Copy out all lines of the listing below that hold "Драган".
########
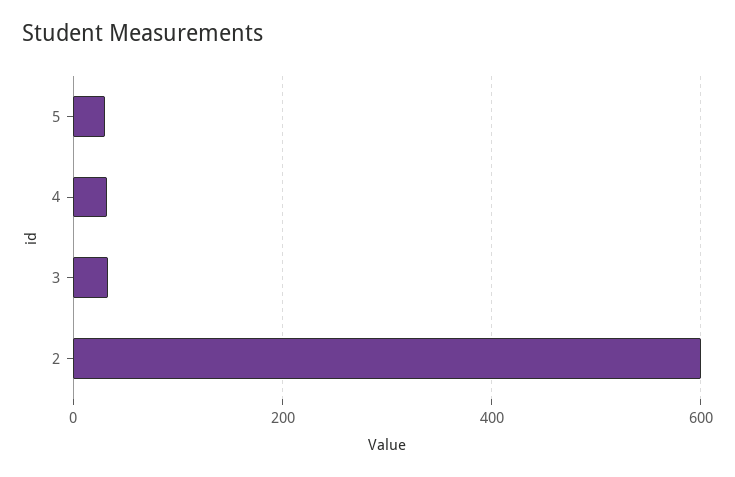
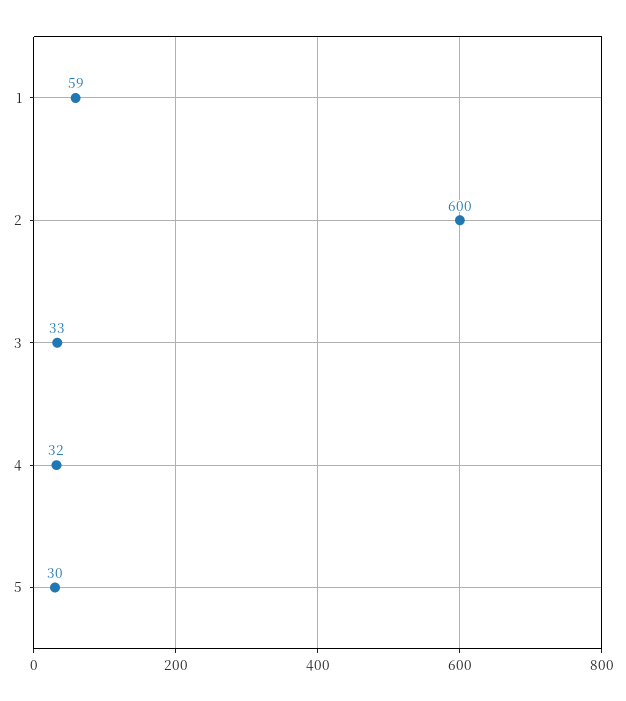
  {
    "5": 30,
    "4": 32,
    "3": 33,
-   "2": 600
+   "2": 600,
+   "1": 59
  }

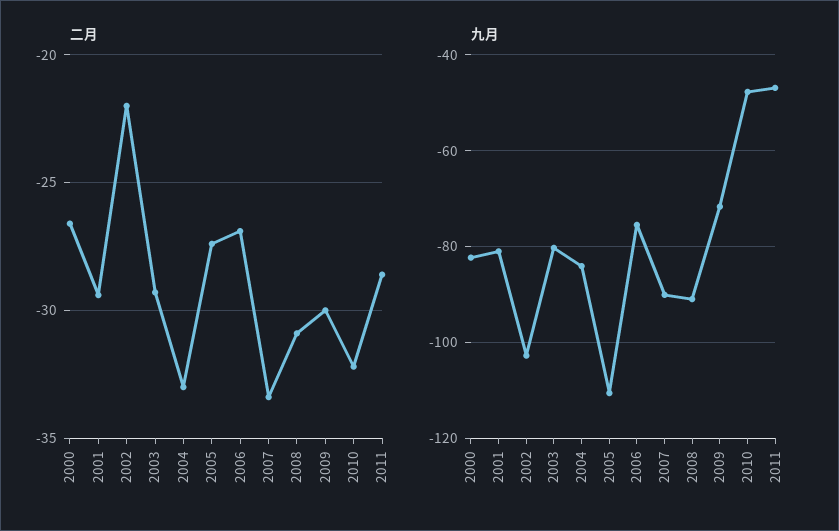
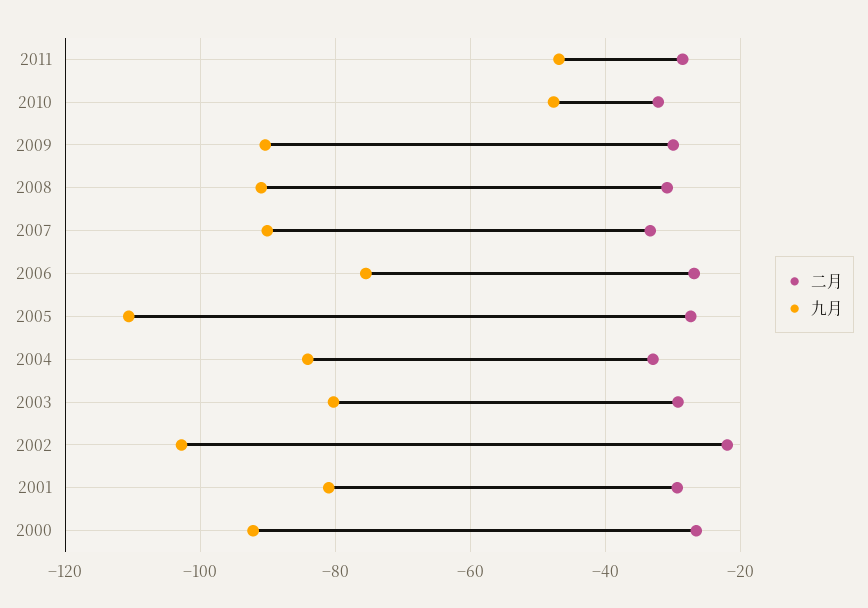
  {
    "二月": {
      "2000": -26.5,
      "2001": -29.5,
      "2002": -22,
      "2003": -29.5,
      "2004": -33,
      "2005": -27.5,
      "2006": -27,
      "2007": -33.5,
      "2008": -31,
      "2009": -30,
      "2010": -32,
      "2011": -28.5
    },
    "九月": {
-     "2000": -82,
+     "2000": -92,
      "2001": -82,
      "2002": -102,
      "2003": -80,
      "2004": -84,
      "2005": -110,
      "2006": -76,
      "2007": -90,
      "2008": -92,
-     "2009": -72,
+     "2009": -90,
      "2010": -48,
      "2011": -46
    }
  }

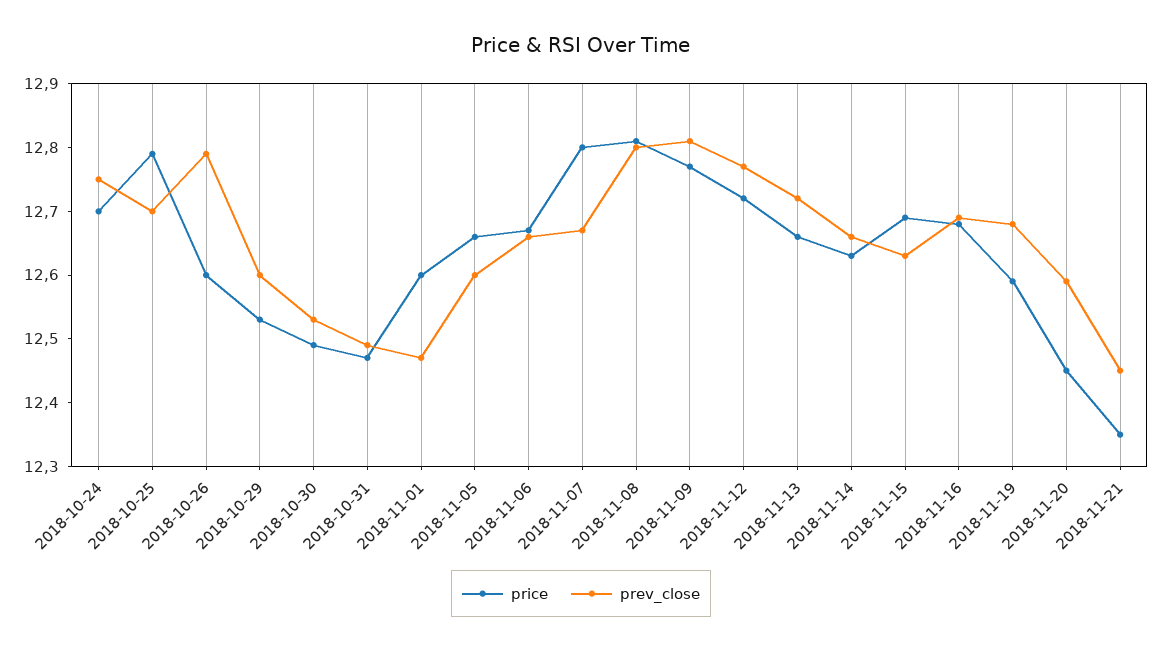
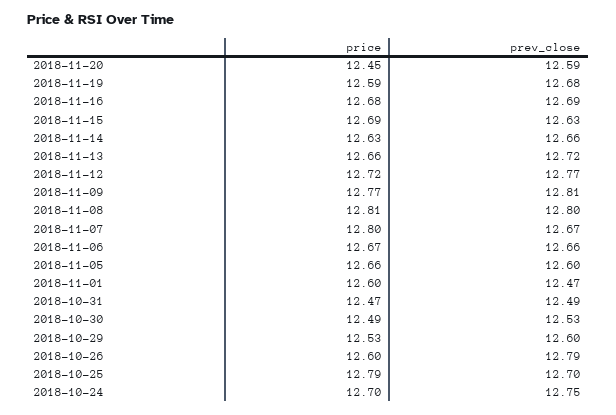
  {
    "price": {
      "2018-10-24": 12.7,
      "2018-10-25": 12.79,
      "2018-10-26": 12.6,
      "2018-10-29": 12.53,
      "2018-10-30": 12.49,
      "2018-10-31": 12.47,
      "2018-11-01": 12.6,
      "2018-11-05": 12.66,
      "2018-11-06": 12.67,
      "2018-11-07": 12.8,
      "2018-11-08": 12.81,
      "2018-11-09": 12.77,
      "2018-11-12": 12.72,
      "2018-11-13": 12.66,
      "2018-11-14": 12.63,
      "2018-11-15": 12.69,
      "2018-11-16": 12.68,
      "2018-11-19": 12.59,
-     "2018-11-20": 12.45,
+     "2018-11-20": 12.45
-     "2018-11-21": 12.35
    },
    "prev_close": {
      "2018-10-24": 12.75,
      "2018-10-25": 12.7,
      "2018-10-26": 12.79,
      "2018-10-29": 12.6,
      "2018-10-30": 12.53,
      "2018-10-31": 12.49,
      "2018-11-01": 12.47,
      "2018-11-05": 12.6,
      "2018-11-06": 12.66,
      "2018-11-07": 12.67,
      "2018-11-08": 12.8,
      "2018-11-09": 12.81,
      "2018-11-12": 12.77,
      "2018-11-13": 12.72,
      "2018-11-14": 12.66,
      "2018-11-15": 12.63,
      "2018-11-16": 12.69,
      "2018-11-19": 12.68,
-     "2018-11-20": 12.59,
+     "2018-11-20": 12.59
-     "2018-11-21": 12.45
    }
  }

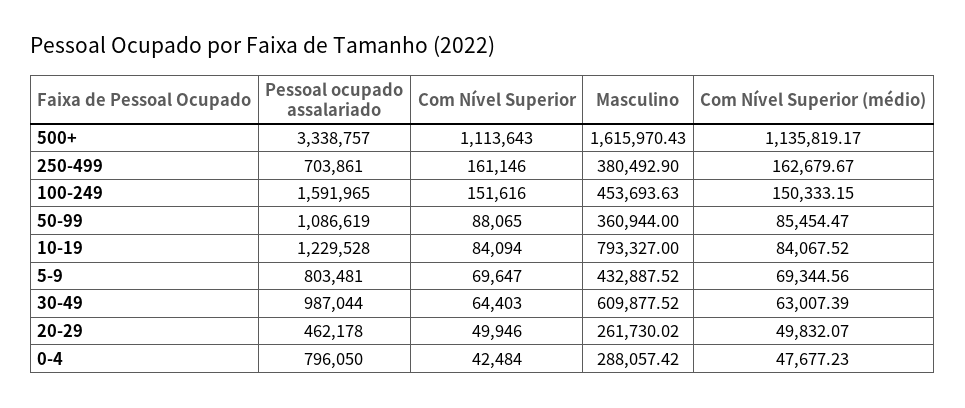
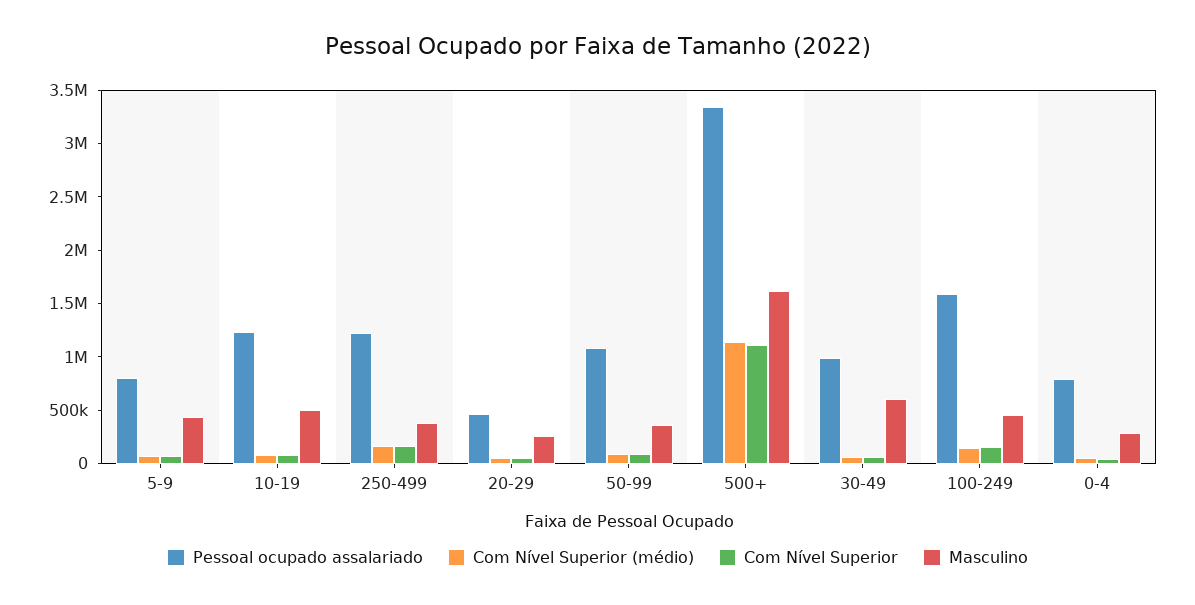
  {
    "Pessoal ocupado assalariado": {
      "500+": 3338757,
-     "250-499": 703861,
+     "250-499": 1200000,
      "100-249": 1591965,
      "50-99": 1086619,
      "10-19": 1229528,
      "5-9": 803481,
      "30-49": 987044,
      "20-29": 462178,
      "0-4": 796050
    },
    "Com Nível Superior": {
      "500+": 1113643,
      "250-499": 161146,
      "100-249": 151616,
      "50-99": 88065,
      "10-19": 84094,
      "5-9": 69647,
      "30-49": 64403,
      "20-29": 49946,
      "0-4": 42484
    },
    "Masculino": {
      "500+": 1615970.43,
      "250-499": 380492.9,
      "100-249": 453693.63,
      "50-99": 360944,
-     "10-19": 793327,
+     "10-19": 500000,
      "5-9": 432887.52,
      "30-49": 609877.52,
      "20-29": 261730.02,
      "0-4": 288057.42
    },
    "Com Nível Superior (médio)": {
      "500+": 1135819.17,
      "250-499": 162679.67,
      "100-249": 150333.15,
      "50-99": 85454.47,
      "10-19": 84067.52,
      "5-9": 69344.56,
      "30-49": 63007.39,
      "20-29": 49832.07,
      "0-4": 47677.23
    }
  }

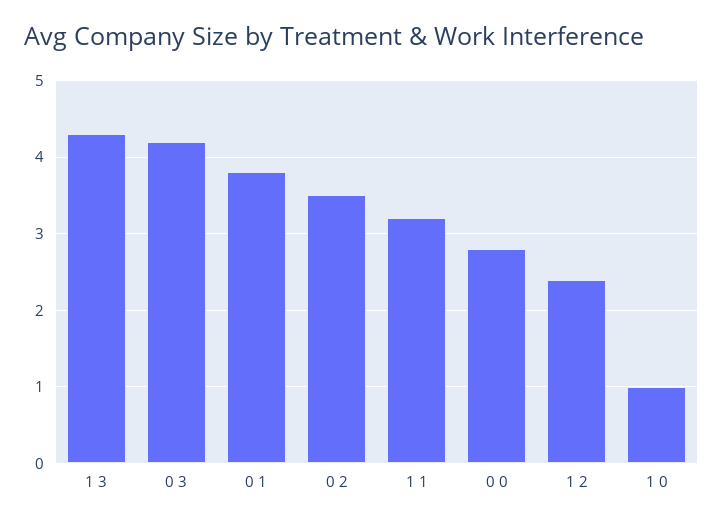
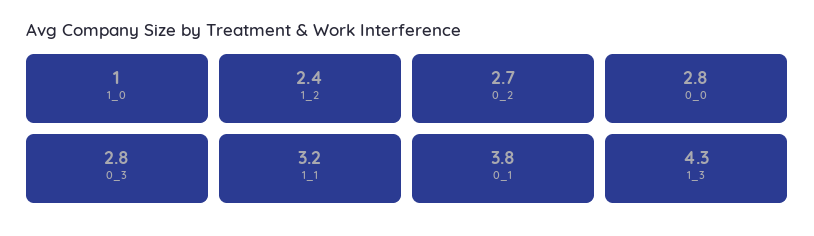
  {
    "1 3": 4.3,
-   "0 3": 4.2,
+   "0 3": 2.8,
    "0 1": 3.8,
-   "0 2": 3.5,
+   "0 2": 2.7,
    "1 1": 3.2,
    "0 0": 2.8,
    "1 2": 2.4,
    "1 0": 1
  }

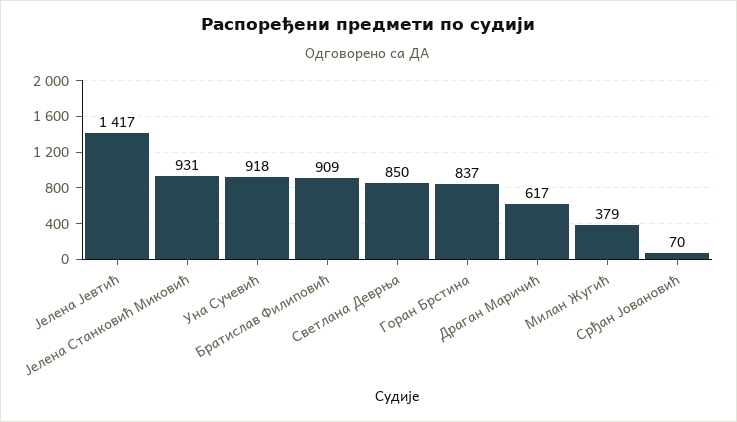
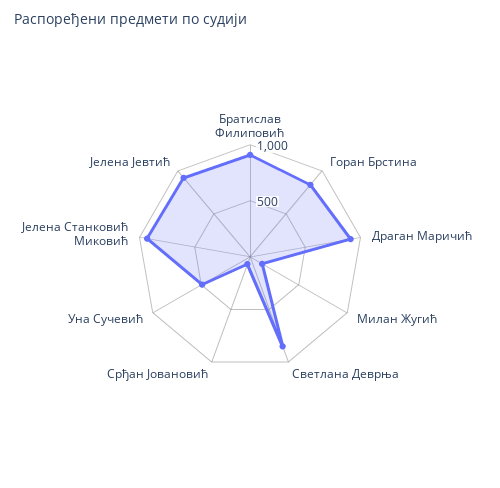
  {
-   "Јелена Јевтић": 1417,
+   "Јелена Јевтић": 900,
    "Јелена Станковић Миковић": 931,
-   "Уна Сучевић": 918,
+   "Уна Сучевић": 500,
    "Братислав Филиповић": 909,
    "Светлана Деврња": 850,
    "Горан Брстина": 837,
-   "Драган Маричић": 617,
+   "Драган Маричић": 900,
-   "Милан Жугић": 379,
+   "Милан Жугић": 100,
    "Срђан Јовановић": 70
  }

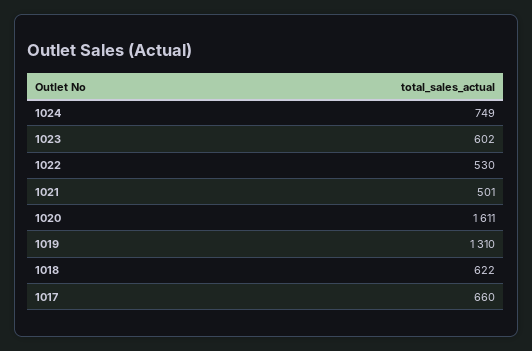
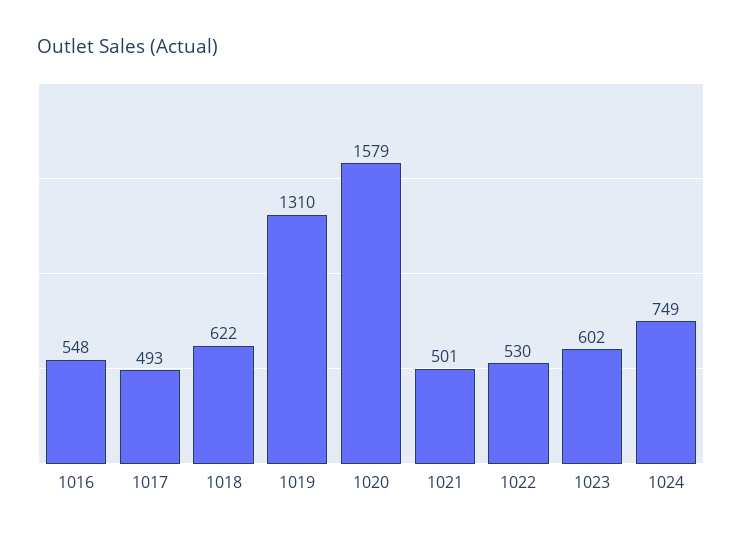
  {
    "1024": 749,
    "1023": 602,
    "1022": 530,
    "1021": 501,
-   "1020": 1611,
+   "1020": 1579,
    "1019": 1310,
    "1018": 622,
-   "1017": 660
+   "1017": 493,
+   "1016": 548
  }

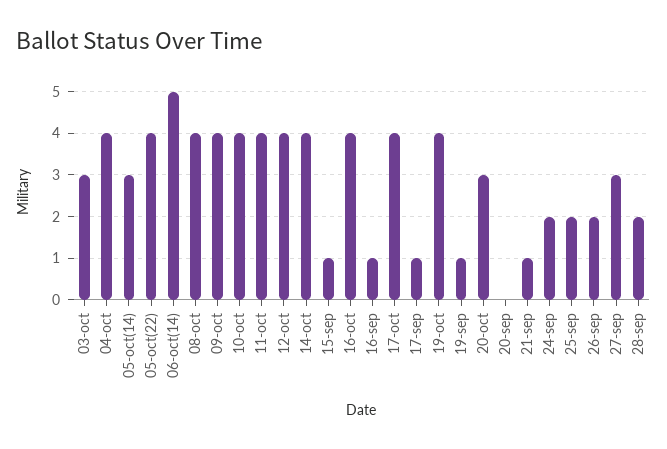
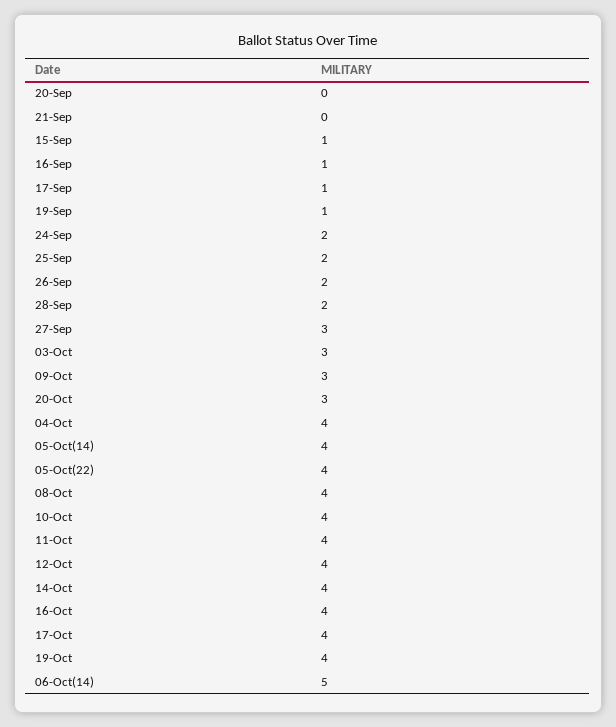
  {
    "03-oct": 3,
    "04-oct": 4,
-   "05-oct(14)": 3,
+   "05-oct(14)": 4,
    "05-oct(22)": 4,
    "06-oct(14)": 5,
    "08-oct": 4,
-   "09-oct": 4,
+   "09-oct": 3,
    "10-oct": 4,
    "11-oct": 4,
    "12-oct": 4,
    "14-oct": 4,
    "15-sep": 1,
    "16-oct": 4,
    "16-sep": 1,
    "17-oct": 4,
    "17-sep": 1,
    "19-oct": 4,
    "19-sep": 1,
    "20-oct": 3,
    "20-sep": 0,
-   "21-sep": 1,
+   "21-sep": 0,
    "24-sep": 2,
    "25-sep": 2,
    "26-sep": 2,
    "27-sep": 3,
    "28-sep": 2
  }

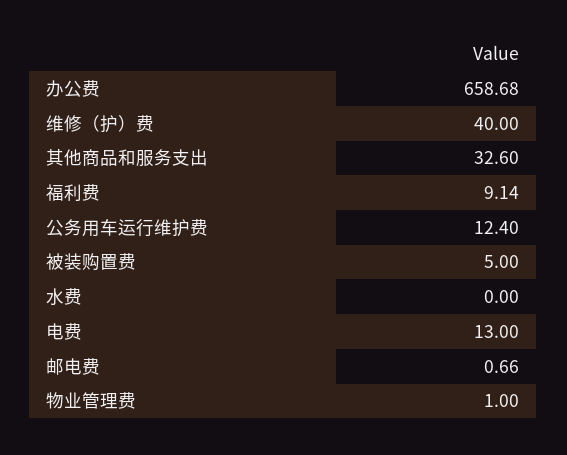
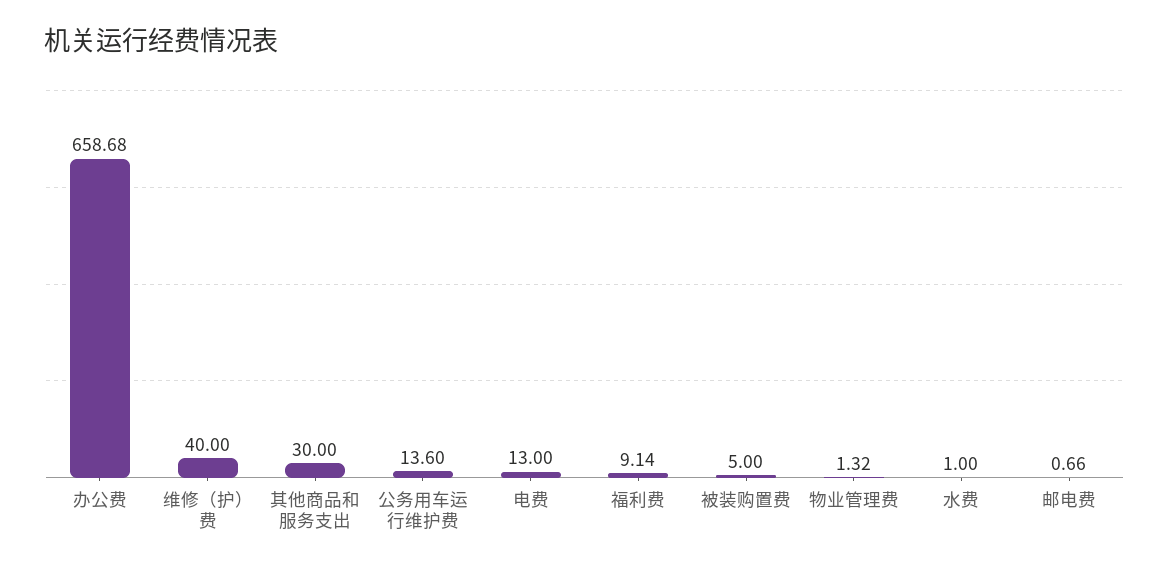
  {
    "办公费": 658.68,
    "维修（护）费": 40,
-   "其他商品和服务支出": 32.6,
+   "其他商品和服务支出": 30,
    "福利费": 9.14,
-   "公务用车运行维护费": 12.4,
+   "公务用车运行维护费": 13.6,
    "被装购置费": 5,
-   "水费": 0,
+   "水费": 1,
    "电费": 13,
    "邮电费": 0.66,
-   "物业管理费": 1
+   "物业管理费": 1.32
  }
########
> [PROBLEM SOLUTION]
-   "Драган Маричић": 617,
+   "Драган Маричић": 900,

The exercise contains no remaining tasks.